WORK ITEM: Among the lines below, copy each one in which "name" appears.

Data extracted from a collection

=====

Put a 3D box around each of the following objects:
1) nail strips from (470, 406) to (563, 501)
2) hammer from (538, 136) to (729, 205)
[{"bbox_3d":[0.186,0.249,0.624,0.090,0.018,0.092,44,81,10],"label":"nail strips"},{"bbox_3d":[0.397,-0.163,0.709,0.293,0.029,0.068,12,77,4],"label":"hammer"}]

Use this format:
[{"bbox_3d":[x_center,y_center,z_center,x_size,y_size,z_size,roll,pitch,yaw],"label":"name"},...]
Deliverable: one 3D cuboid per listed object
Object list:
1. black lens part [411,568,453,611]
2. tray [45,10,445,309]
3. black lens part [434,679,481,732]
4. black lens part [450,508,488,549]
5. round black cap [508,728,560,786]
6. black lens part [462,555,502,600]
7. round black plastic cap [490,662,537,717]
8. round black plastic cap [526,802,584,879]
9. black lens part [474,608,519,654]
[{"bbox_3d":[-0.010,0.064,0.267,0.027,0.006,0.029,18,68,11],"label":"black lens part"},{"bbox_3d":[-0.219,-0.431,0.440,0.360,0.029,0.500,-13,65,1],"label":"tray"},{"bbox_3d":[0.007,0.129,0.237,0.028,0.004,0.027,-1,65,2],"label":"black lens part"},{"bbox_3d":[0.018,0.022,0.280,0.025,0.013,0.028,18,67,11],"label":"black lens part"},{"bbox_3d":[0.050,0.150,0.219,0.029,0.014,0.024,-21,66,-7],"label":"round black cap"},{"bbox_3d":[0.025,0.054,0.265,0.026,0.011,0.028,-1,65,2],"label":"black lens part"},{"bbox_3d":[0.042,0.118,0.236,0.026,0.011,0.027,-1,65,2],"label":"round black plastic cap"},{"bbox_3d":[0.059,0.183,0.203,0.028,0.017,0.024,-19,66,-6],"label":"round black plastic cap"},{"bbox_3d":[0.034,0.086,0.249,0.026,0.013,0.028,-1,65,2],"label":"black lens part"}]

=====

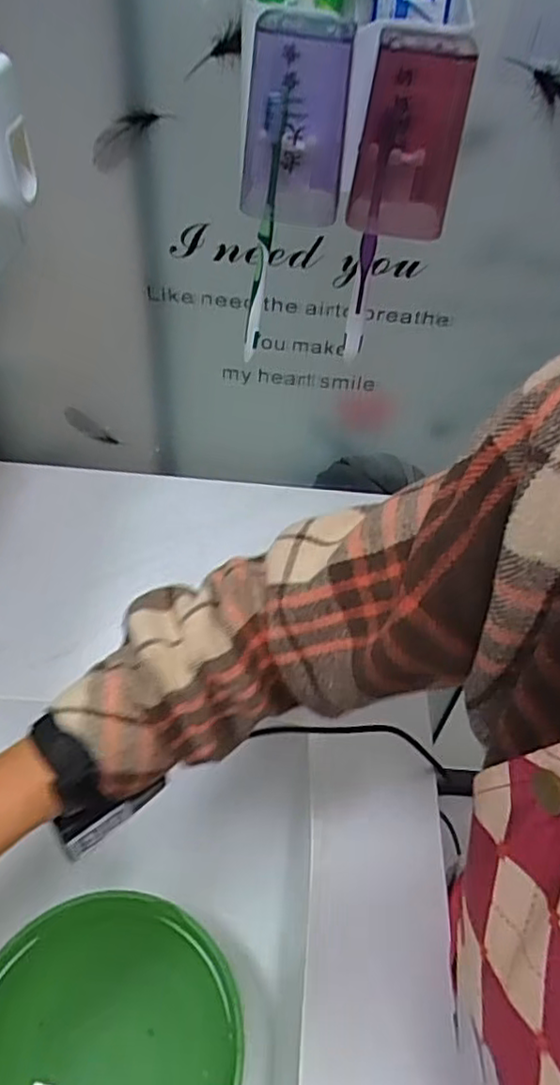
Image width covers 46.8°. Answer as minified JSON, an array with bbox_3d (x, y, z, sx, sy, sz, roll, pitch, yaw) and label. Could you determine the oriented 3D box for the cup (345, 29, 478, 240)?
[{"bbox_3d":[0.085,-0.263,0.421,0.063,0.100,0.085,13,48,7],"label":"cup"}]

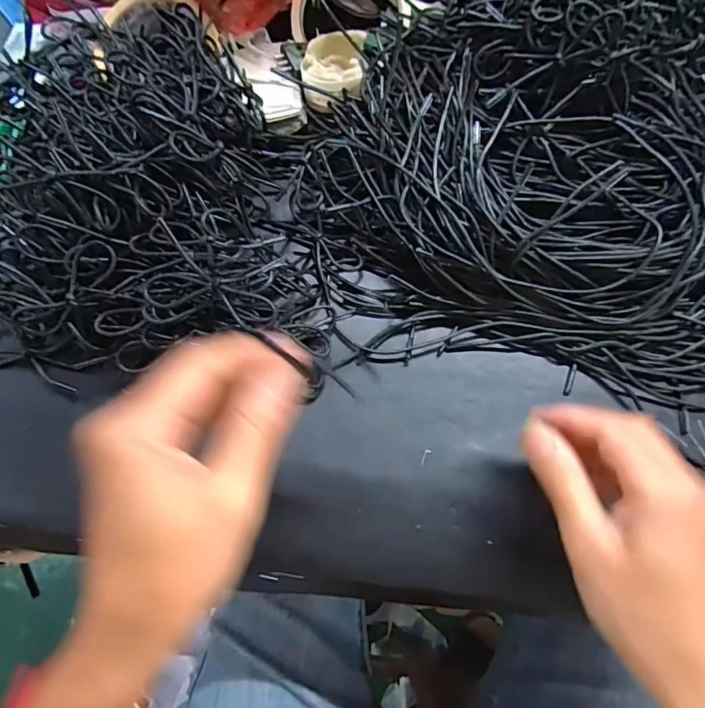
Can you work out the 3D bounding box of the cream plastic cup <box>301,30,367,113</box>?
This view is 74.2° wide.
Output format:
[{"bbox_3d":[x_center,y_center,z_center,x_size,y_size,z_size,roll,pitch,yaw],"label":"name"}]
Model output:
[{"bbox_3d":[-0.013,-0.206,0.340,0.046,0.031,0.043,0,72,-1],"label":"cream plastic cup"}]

=====

FINAL ANSWER:
[{"bbox_3d":[x_center,y_center,z_center,x_size,y_size,z_size,roll,pitch,yaw],"label":"name"},...]
[{"bbox_3d":[x_center,y_center,z_center,x_size,y_size,z_size,roll,pitch,yaw],"label":"name"}]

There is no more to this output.